ユーザーというか都民の声として上がってくるので、そこにしっかり対応するためにはウォーターフォールだけだとちょっと厳しいかもというところで、選択肢の1つとしてアジャイル型開発を浸透させていきたいという思いで、これも3ページ目ぐらいの最初のほうに載せています。これも「なんでやるんですか?」というところをしっかり伝えたかったので、最初のほうに持ってきています。

「東京都デジタル10か条」を紹介

杉井:次は、「東京都デジタル10か条」を紹介します。当然プレイブックの中にはアジャイルマニフェストというものがあります。こういうページがあって、けっこうポイントを絞って伝えたいなと思った時に、顧客視点というのが必ずあると思っています。IPAが出している『アジャイルソフトウェア開発宣言の読みとき方』にも顧客視点は大事ですよ、みたいなことが書いてあるので、そこからピックアップさせていただきました。

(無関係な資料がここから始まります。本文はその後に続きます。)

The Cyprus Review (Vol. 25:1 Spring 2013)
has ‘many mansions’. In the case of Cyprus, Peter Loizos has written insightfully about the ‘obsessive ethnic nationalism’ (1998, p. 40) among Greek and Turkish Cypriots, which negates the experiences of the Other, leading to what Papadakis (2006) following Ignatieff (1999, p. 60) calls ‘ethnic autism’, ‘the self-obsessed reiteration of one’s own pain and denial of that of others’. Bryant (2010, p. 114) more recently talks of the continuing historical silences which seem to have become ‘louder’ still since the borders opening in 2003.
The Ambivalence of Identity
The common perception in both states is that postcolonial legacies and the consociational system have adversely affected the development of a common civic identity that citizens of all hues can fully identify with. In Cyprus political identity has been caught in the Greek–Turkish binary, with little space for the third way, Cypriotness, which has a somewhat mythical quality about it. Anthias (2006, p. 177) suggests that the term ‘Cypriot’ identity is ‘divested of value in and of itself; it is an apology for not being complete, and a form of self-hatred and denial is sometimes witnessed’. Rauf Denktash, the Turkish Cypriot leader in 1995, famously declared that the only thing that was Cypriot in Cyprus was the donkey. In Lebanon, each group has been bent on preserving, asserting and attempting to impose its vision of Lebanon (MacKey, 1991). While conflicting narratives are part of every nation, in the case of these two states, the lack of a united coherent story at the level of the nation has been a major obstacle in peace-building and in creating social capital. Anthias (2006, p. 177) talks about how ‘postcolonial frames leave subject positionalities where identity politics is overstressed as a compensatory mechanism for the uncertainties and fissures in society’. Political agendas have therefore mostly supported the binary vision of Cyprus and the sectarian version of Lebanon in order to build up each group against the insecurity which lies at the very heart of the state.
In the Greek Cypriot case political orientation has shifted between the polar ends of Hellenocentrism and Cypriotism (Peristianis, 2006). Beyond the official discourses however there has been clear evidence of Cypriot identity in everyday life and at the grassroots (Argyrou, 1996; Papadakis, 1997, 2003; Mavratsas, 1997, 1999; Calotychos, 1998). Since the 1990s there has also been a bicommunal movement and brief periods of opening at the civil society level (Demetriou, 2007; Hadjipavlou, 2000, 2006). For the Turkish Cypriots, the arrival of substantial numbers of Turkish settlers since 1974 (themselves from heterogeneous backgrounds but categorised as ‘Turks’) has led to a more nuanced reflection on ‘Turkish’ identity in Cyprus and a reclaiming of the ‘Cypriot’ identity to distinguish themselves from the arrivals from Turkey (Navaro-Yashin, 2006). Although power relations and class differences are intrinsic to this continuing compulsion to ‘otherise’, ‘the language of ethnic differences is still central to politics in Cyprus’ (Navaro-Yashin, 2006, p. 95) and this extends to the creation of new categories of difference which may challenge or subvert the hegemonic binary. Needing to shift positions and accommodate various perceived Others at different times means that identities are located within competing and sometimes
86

顧客視点という言葉はけっこう大事だなというところと、我々は東京都として良い行政サービスを作るための10か条というかたちで行動規範を定めているんですけど。実はこの1つ目に「顧客視点でデザインしよう」というものがあります。作っておしまいとか、箱物みたいなものを作りがちな行政サービスですが、やはり顧客視点をしっかり持って改善していきたいというところを掲げています。「デジタル10か条 東京都」で検索するとこれも出てきますので、ぜひ見ていただきたいなと思っています。

次が、アジャイル型開発への適合。「選択肢の1つとして」という話を最初にしたかと思いますが、「このプロジェクトではどっちがいいんだっけ?」みたいなところを誰がどうやって判断するのかは難しいと思っています。IPAでけっこう前の2012年に比較表みたいなものを作っていたので、我々もこういったものをちょっとわかりやすく作りたいなと思って、こういうかたちで比較表を作っています。

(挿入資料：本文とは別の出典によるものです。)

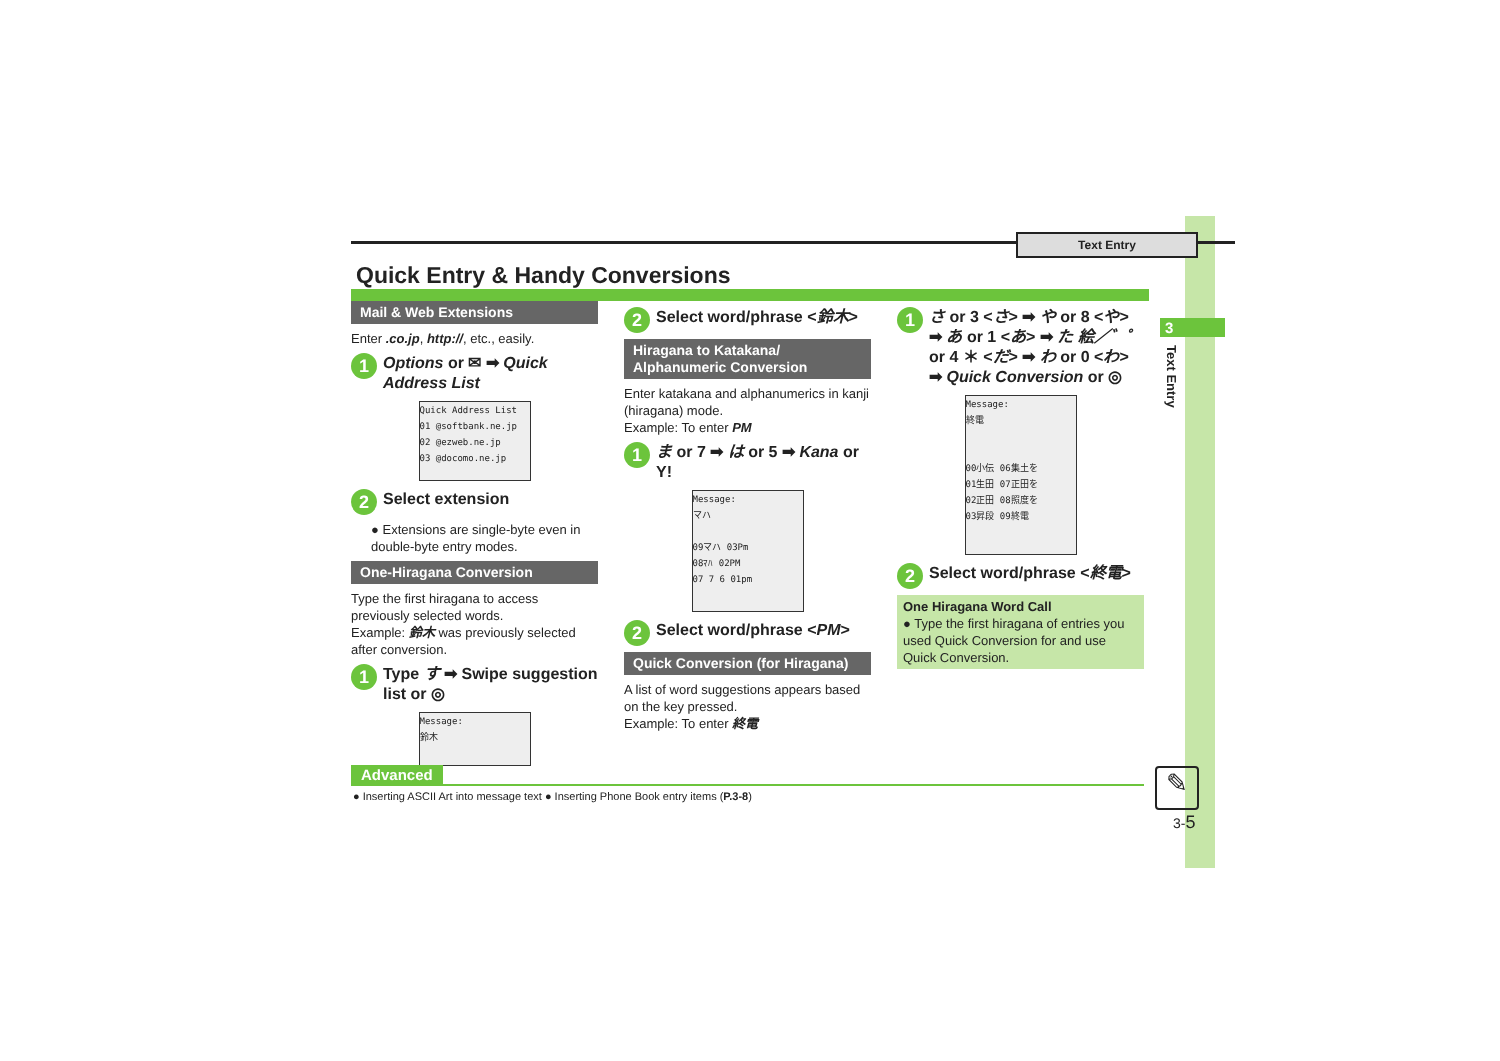Text Entry
3
Text Entry
Quick Entry & Handy Conversions
Mail & Web Extensions
Enter .co.jp, http://, etc., easily.
1 Options or ✉ ➡ Quick Address List
Quick Address List
01 @softbank.ne.jp
02 @ezweb.ne.jp
03 @docomo.ne.jp
2 Select extension
● Extensions are single-byte even in double-byte entry modes.
One-Hiragana Conversion
Type the first hiragana to access previously selected words.
Example: 鈴木 was previously selected after conversion.
1 Type す ➡ Swipe suggestion list or ◎
Message:
鈴木
2 Select word/phrase <鈴木>
Hiragana to Katakana/
Alphanumeric Conversion
Enter katakana and alphanumerics in kanji (hiragana) mode.
Example: To enter PM
1 ま or 7 ➡ は or 5 ➡ Kana or Y!
Message:
マハ
09マハ 03Pm
08ﾏﾊ 02PM
07 7 6 01pm
2 Select word/phrase <PM>
Quick Conversion (for Hiragana)
A list of word suggestions appears based on the key pressed.
Example: To enter 終電
1 さ or 3 <さ> ➡ や or 8 <や> ➡ あ or 1 <あ> ➡ た 絵／゛゜ or 4 ＊ <だ> ➡ わ or 0 <わ> ➡ Quick Conversion or ◎
Message:
終電
00小伝 06集土を
01生田 07正田を
02正田 08照度を
03昇段 09終電
2 Select word/phrase <終電>
One Hiragana Word Call
● Type the first hiragana of entries you used Quick Conversion for and use Quick Conversion.
Advanced
● Inserting ASCII Art into message text ● Inserting Phone Book entry items (P.3-8)
✎
3-5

Bの右側に寄るほうが、よりアジャイルに適合していますよというかたちで書いています。今の我々のアジャイル開発の位置付けだと、けっこうミッションクリティカルなものだったり、大規模なものだったりというところはちょっとまだ難しいんじゃないかという判断をしているので極端な書き方にはしているのですが、こういう比較表を書いて「判断してくださいね」とか「これを考えるきっかけにしてくださいね」というものにしています。

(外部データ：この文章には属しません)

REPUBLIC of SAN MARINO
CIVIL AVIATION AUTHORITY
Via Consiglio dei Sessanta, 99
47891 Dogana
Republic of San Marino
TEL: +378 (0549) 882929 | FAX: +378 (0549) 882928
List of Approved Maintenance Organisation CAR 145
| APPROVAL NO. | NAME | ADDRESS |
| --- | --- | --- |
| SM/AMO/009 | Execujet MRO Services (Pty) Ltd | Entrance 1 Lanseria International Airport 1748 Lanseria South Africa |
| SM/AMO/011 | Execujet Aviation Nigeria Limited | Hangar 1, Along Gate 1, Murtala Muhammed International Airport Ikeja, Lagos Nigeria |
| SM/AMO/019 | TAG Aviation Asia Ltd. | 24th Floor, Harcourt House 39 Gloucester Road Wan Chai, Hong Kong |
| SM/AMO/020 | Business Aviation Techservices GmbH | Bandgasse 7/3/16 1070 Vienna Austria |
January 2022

比較するものじゃないなと思いつつも、あったほうがわかりやすいよねという声もあったので作っています。

あとはこの、ひとやすみコーナーみたいなものがあります。けっこうプレイブックはロールプレイングゲーム風に作っていて、「なんでこんなふうに作ったんですか?」みたいなものをちょっと書いています。これはチーム、仲間と旅しながら経験を積みながら目的にちょっとずつ向かっていくことが、ロールプレイングゲームに似ているよねという話。

アジャイルはゴールはないのですが、そういったちょっとずつ進んでいく、経験を糧にして進んでいくというところはゲームと似ているよねというところで、こういうトーンにして作りました。というのを、ひとやすみコーナーで書いています。